L’altra anteprima, sempre targata Francia ma girata in Canada è Ciuffo Bianco, Piccolo Castoro (Foto6) di Philippe Calderon, un bel documentario - sulla scia di quelli disneyani anni Sessanta ma con i mezzi tecnologici di oggi - che narra le vicende di una famiglia di castori, alle prese con i problemi e i pericoli di ogni giorno, tra duro lavoro (si sa, sono dei veri ‘architetti’ oltre che ‘falegnami’) e lotta per la sopravvivenza. Ciuffo Bianco è infatti il figlio maschio di Mamma Castoro, rimasta ‘vedova’ con due figli da crescere. Il tutto sottolineato da un commento - per l’occasione il poeta Davide Rondoni ha letto le didascalie italiane in diretta - che mette in evidenzia lo spirito familiare di questi simpatici ed infaticabili roditori. Il documentario è nel listino Mikado, quindi dovrebbe prossimamente arrivare nelle sale italiane.

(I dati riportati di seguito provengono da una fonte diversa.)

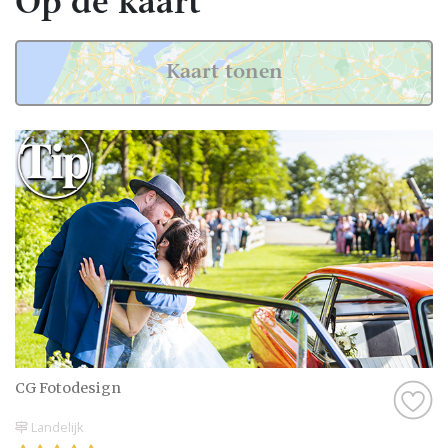
Op de kaart
Kaart tonen
CG Fotodesign
Landelijk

Infine, l’ultima proposta emersa in questi giorni durante il Fiuggi Family Festival è quella di un biglietto cinematografico per la famiglia che consenta anche ai nuclei familiari più numerosi di vedere i film nelle sale cinematografiche italiane.

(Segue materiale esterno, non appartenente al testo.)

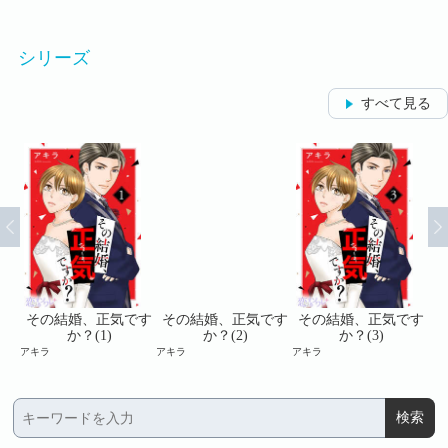
シリーズ
すべて見る
です
その結婚、正気です
その結婚、正気です
その結婚、正気です
そ
か？(1)
か？(2)
か？(3)
アキラ
アキラ
アキラ
アキ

“Le famiglie con tanti figli hanno difficoltà ad affrontare la spesa del biglietto cinematografico, ha detto il regista Alessandro D’Alatri, a Fiuggi come presidente della giuria del Festival. È un peccato per le famiglie ma anche per il cinema: rinuncia ad una fetta di pubblico rilevante per numero e per valore strategico”.
La proposta di un biglietto-famiglia è stata fatta propria anche da Mario Sberna, presidente dell’Associazione Nazionale Famiglie Numerose.
“Porteremo la proposta all’attenzione del presidente dell’Agis, ha detto Andrea Piersanti, direttore artistico del Family Festival. Il cinema non deve dimenticare la famiglia, primo driver dei successi di botteghino come dimostrano annualmente gli incassi dei film di Natale”.
Così, tra una sana bevuta d’acqua termale, una passeggiata nell’ombra del grande parco, gli incontri a tema ‘famiglia’ e le tante proiezioni che si susseguono nelle varie sale, compresa la grande tensostruttura del Pala Family, il Festival fa i conti con un crescendo di presenze entusiaste. Compresi i bambini che, ieri sera al termine della proiezione del sempre delizioso Caso mai di Alessandro D’Alatri al Pala Family hanno avuto l’incredula sorpresa di trovare un intero capannone pieno di cd-rom omaggi (magari un po’ vecchiotti, ma che importa) che li hanno resi strafelici. Anche questo è Family Festival.